身体が見違えるように強くなったのは大学でバンカラな寮に入りダンス部なんてそれまで縁のなかった世界に身を投じてからです。人生で初めて盲信的に打ち込めるものと出会い気付けば30数年踊り続けているどころかそれを生業としています。つい先日も母に「あんなに身体弱かった貴方がこんなに逞しくなるなんてねぇ…」と言われました。
はい、軌道修正して本題へ戻ります。
そんな訳で「持久力」とか「継続は力なり」という言葉が大嫌いな青年が今では毎日丹念に続けることの大切さを説いて周るオジサンになりました。SNSで頻繁に流れてくる動画の中でこれでもかと瞬発系のスーパーテクニックを見せつける類のものは後を断ちませんが、そういうものには次第に目が向かなくなり太極拳に代表されるようなじんわりとしたムーブメントばかりに惹かれます。

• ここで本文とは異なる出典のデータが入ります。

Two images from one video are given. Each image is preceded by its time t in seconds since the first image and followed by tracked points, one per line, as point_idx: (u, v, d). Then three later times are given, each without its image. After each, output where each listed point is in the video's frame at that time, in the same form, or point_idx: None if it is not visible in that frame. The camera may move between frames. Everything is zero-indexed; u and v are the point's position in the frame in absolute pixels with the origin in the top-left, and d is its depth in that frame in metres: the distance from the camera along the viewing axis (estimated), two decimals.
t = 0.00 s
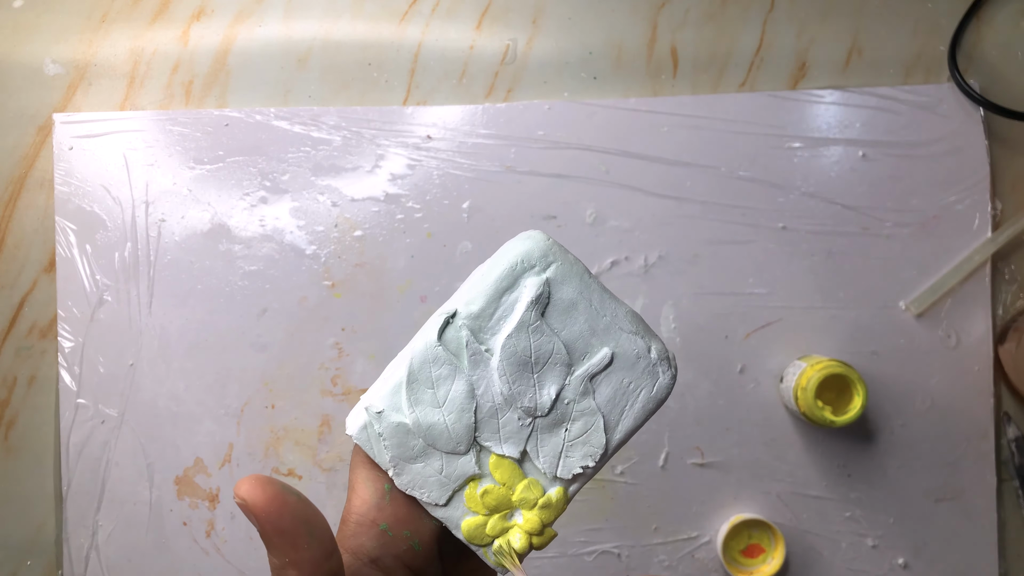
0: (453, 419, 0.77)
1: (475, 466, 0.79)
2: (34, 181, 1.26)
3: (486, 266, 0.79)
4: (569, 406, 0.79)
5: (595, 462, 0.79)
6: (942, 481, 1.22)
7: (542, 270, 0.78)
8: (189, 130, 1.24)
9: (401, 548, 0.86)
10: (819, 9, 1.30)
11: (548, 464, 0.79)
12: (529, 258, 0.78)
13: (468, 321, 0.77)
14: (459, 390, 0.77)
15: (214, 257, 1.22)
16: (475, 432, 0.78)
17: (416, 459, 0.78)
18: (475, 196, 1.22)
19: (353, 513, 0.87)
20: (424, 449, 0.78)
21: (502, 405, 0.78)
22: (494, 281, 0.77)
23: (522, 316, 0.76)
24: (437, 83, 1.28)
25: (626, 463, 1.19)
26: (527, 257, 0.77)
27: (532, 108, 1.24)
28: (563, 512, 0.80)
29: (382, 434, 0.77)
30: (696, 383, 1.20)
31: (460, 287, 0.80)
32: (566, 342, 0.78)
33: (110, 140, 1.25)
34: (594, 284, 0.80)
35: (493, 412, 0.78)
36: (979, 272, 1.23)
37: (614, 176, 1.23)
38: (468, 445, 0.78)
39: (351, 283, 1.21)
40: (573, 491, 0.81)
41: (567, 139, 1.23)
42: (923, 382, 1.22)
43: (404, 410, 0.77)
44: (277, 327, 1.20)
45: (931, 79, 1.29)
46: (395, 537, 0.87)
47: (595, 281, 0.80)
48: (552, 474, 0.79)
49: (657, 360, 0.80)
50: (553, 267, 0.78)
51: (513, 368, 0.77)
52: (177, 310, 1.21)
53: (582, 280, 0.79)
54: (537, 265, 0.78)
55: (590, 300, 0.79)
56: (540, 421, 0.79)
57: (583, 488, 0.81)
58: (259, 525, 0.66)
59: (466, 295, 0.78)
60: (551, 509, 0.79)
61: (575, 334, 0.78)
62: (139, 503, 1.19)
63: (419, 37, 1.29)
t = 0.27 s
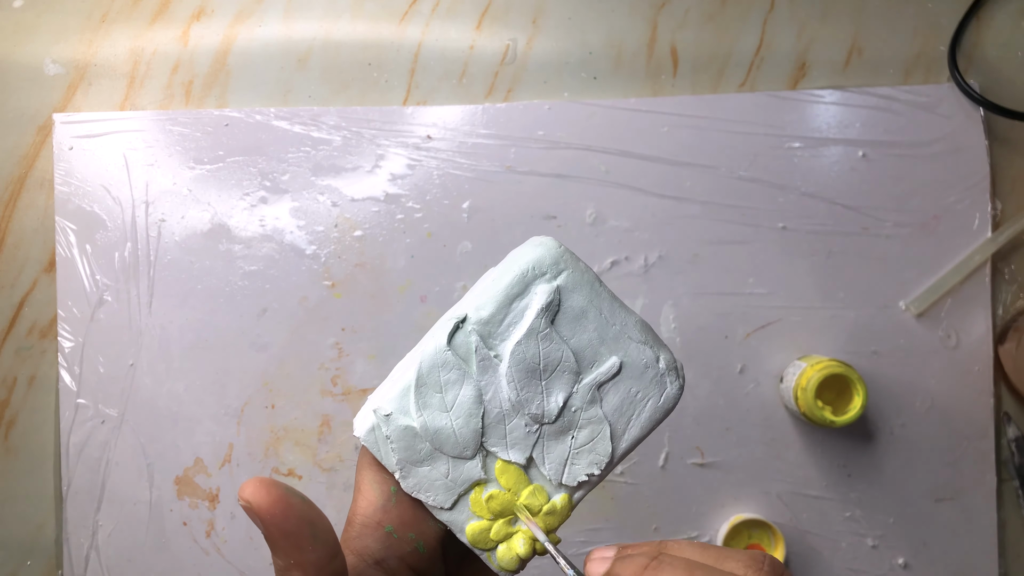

コロナも終息し世界は俄かに騒がしくなって右を見ても左を見ても承認欲求の嵐。それは至極当然のことですし非難するつもりは毛頭ありませんが、溜まりに溜まった鬱憤を瞬発的に晴らすだけに見えるものに対しては少々刃を剥きたくなります。感情や思想はその場しのぎの性質が濃くなるとただのヒステリーに成り下がります。そんなヒステリックな感情をアートの一種であるダンスに持ち込むと抑揚もデリカシーも無い乱暴な言葉を叫び続ける下品なアジテーションのような有様になってしまいがちです。
かく言う僕も少なからず腑に落ちない事や社会への不満は抱いていますので、振付の中に忍ばせる事もよくあります。しかし、あからさまに分かりやすい表現ではなく一見何のことか分からないようにそっと織り交ぜ、全体の印象がネガティブな質感よりもポジティブなニュアンスが勝るように整えます。そこはかとないエロティシズムも大いに役立ちます。なんだかんだ綺麗事を言いつつも人間の根っこはエロで成り立っていますので緩やかに高揚した果ての歓喜の吐息は結局最強の武器ではないのかなと思うのです。
56歳になってようやく不惑という言葉がしっくり来ている実感もあります。少々遅すぎる到来だとは思いますが、これからも周回遅れでも良いから「知命」「耳順」「従心」と新たなドアを開けながら生きていければと願っています。